**What the exercise asks:** The material below must be output exactly, line for line.

**Data supplied:**
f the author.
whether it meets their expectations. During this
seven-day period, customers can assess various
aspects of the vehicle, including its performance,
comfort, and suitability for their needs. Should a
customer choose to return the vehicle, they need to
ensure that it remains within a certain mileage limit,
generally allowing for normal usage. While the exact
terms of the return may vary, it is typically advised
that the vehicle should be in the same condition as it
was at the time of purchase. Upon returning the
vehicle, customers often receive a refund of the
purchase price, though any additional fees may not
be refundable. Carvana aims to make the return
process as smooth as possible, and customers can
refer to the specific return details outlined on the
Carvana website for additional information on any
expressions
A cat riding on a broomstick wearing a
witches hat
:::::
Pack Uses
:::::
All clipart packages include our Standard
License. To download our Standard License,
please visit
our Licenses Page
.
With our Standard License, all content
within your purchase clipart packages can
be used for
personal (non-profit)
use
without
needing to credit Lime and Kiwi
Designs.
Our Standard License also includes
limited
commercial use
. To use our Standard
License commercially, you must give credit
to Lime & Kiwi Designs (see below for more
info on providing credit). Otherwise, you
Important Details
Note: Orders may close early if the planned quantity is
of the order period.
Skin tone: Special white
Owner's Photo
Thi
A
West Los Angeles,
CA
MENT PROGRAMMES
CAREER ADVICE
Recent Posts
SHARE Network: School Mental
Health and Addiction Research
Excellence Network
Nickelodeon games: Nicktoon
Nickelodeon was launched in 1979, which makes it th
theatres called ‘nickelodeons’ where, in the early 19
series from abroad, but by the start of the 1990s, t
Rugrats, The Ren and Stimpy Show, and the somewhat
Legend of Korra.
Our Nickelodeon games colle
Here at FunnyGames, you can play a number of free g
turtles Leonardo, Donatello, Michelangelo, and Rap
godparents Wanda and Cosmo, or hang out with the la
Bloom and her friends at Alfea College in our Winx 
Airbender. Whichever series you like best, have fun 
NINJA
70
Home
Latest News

**Solved exercise:**
f the author.
whether it meets their expectations. During this
seven-day period, customers can assess various
aspects of the vehicle, including its performance,
comfort, and suitability for their needs. Should a
customer choose to return the vehicle, they need to
ensure that it remains within a certain mileage limit,
generally allowing for normal usage. While the exact
terms of the return may vary, it is typically advised
that the vehicle should be in the same condition as it
was at the time of purchase. Upon returning the
vehicle, customers often receive a refund of the
purchase price, though any additional fees may not
be refundable. Carvana aims to make the return
process as smooth as possible, and customers can
refer to the specific return details outlined on the
Carvana website for additional information on any
expressions
A cat riding on a broomstick wearing a
witches hat
:::::
Pack Uses
:::::
All clipart packages include our Standard
License. To download our Standard License,
please visit
our Licenses Page
.
With our Standard License, all content
within your purchase clipart packages can
be used for
personal (non-profit)
use
without
needing to credit Lime and Kiwi
Designs.
Our Standard License also includes
limited
commercial use
. To use our Standard
License commercially, you must give credit
to Lime & Kiwi Designs (see below for more
info on providing credit). Otherwise, you
Important Details
Note: Orders may close early if the planned quantity is
of the order period.
Skin tone: Special white
Owner's Photo
Thi
A
West Los Angeles,
CA
MENT PROGRAMMES
CAREER ADVICE
Recent Posts
SHARE Network: School Mental
Health and Addiction Research
Excellence Network
Nickelodeon games: Nicktoon
Nickelodeon was launched in 1979, which makes it th
theatres called ‘nickelodeons’ where, in the early 19
series from abroad, but by the start of the 1990s, t
Rugrats, The Ren and Stimpy Show, and the somewhat
Legend of Korra.
Our Nickelodeon games colle
Here at FunnyGames, you can play a number of free g
turtles Leonardo, Donatello, Michelangelo, and Rap
godparents Wanda and Cosmo, or hang out with the la
Bloom and her friends at Alfea College in our Winx 
Airbender. Whichever series you like best, have fun 
NINJA
70
Home
Latest News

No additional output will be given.